Problem details: Render the material as a Markdown table with the columns Row and Entry, starting at the line that contains "Smartphones" and ending at the line that contains "Portable units", with both of those lines included. Number each row and leave out any blank lines.

Record extracts:
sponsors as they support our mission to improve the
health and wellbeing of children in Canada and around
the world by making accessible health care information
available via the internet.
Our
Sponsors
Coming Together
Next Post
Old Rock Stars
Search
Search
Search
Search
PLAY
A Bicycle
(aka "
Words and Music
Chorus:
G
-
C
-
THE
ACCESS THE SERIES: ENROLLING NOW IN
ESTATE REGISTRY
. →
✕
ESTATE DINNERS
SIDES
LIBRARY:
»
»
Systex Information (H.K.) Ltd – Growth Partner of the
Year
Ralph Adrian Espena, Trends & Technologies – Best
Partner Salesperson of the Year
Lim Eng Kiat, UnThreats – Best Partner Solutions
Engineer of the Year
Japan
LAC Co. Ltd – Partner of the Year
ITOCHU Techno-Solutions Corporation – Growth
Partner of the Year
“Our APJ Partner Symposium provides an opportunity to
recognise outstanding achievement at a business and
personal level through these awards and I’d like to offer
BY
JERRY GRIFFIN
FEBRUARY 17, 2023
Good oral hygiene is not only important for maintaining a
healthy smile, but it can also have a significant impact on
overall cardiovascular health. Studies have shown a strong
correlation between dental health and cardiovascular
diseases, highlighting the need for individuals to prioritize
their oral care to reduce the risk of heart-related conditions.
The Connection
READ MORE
...
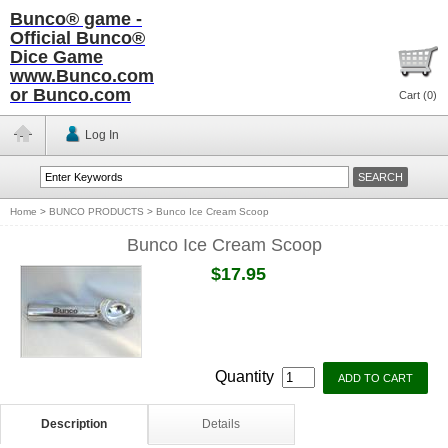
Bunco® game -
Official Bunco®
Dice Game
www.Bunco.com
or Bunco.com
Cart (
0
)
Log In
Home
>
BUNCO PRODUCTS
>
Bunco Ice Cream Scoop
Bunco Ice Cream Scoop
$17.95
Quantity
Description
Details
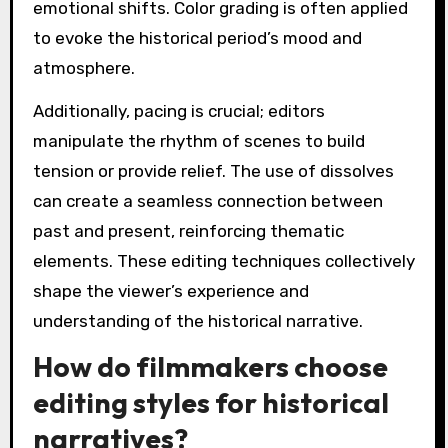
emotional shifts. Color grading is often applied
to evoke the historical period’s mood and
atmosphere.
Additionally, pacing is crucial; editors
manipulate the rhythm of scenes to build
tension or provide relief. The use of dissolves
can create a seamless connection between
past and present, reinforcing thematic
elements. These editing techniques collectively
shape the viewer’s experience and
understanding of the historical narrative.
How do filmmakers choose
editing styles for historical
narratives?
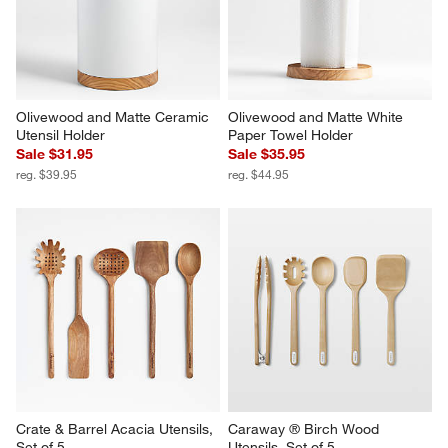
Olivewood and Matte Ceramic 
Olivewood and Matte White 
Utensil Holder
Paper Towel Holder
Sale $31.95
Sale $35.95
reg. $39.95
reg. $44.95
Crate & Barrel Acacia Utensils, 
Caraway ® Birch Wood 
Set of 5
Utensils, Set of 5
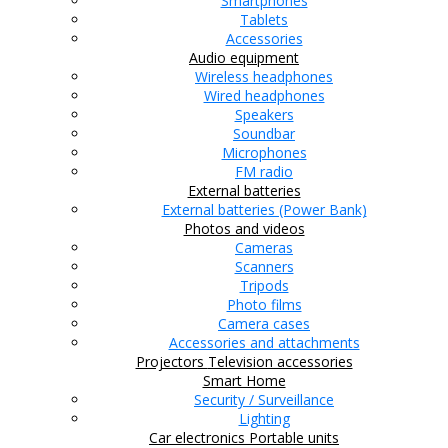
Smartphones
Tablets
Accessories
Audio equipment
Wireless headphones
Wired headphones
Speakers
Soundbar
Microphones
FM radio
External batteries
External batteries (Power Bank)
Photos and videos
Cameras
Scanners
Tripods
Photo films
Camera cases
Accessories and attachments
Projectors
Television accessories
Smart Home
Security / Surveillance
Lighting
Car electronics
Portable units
...
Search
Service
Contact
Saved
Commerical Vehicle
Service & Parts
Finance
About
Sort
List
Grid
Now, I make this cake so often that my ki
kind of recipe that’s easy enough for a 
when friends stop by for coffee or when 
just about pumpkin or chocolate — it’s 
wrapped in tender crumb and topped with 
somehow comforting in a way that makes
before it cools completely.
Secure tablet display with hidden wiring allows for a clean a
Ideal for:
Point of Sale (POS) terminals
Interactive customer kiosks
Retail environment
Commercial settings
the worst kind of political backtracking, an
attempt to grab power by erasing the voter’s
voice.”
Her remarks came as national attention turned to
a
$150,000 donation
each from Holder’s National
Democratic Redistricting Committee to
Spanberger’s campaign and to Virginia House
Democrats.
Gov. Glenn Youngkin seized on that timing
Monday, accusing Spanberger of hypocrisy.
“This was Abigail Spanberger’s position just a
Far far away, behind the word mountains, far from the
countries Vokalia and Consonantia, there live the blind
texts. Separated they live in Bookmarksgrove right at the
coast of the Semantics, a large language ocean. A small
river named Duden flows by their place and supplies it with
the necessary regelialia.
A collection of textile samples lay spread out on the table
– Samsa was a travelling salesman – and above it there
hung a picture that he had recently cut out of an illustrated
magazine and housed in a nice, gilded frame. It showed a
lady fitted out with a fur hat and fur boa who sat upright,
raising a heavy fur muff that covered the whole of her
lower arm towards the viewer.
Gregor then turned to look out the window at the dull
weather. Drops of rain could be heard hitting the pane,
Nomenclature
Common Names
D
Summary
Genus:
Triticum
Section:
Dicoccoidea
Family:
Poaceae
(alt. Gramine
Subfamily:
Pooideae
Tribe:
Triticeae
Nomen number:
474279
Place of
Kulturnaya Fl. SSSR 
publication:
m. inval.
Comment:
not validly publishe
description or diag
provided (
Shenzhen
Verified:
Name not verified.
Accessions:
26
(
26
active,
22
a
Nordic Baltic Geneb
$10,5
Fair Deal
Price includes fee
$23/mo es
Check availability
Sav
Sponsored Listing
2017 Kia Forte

Answer to the problem:
| Row | Entry |
|---|---|
| 1 | Smartphones |
| 2 | Tablets |
| 3 | Accessories |
| 4 | Audio equipment |
| 5 | Wireless headphones |
| 6 | Wired headphones |
| 7 | Speakers |
| 8 | Soundbar |
| 9 | Microphones |
| 10 | FM radio |
| 11 | External batteries |
| 12 | External batteries (Power Bank) |
| 13 | Photos and videos |
| 14 | Cameras |
| 15 | Scanners |
| 16 | Tripods |
| 17 | Photo films |
| 18 | Camera cases |
| 19 | Accessories and attachments |
| 20 | Projectors |
| 21 | Television accessories |
| 22 | Smart Home |
| 23 | Security / Surveillance |
| 24 | Lighting |
| 25 | Car electronics |
| 26 | Portable units |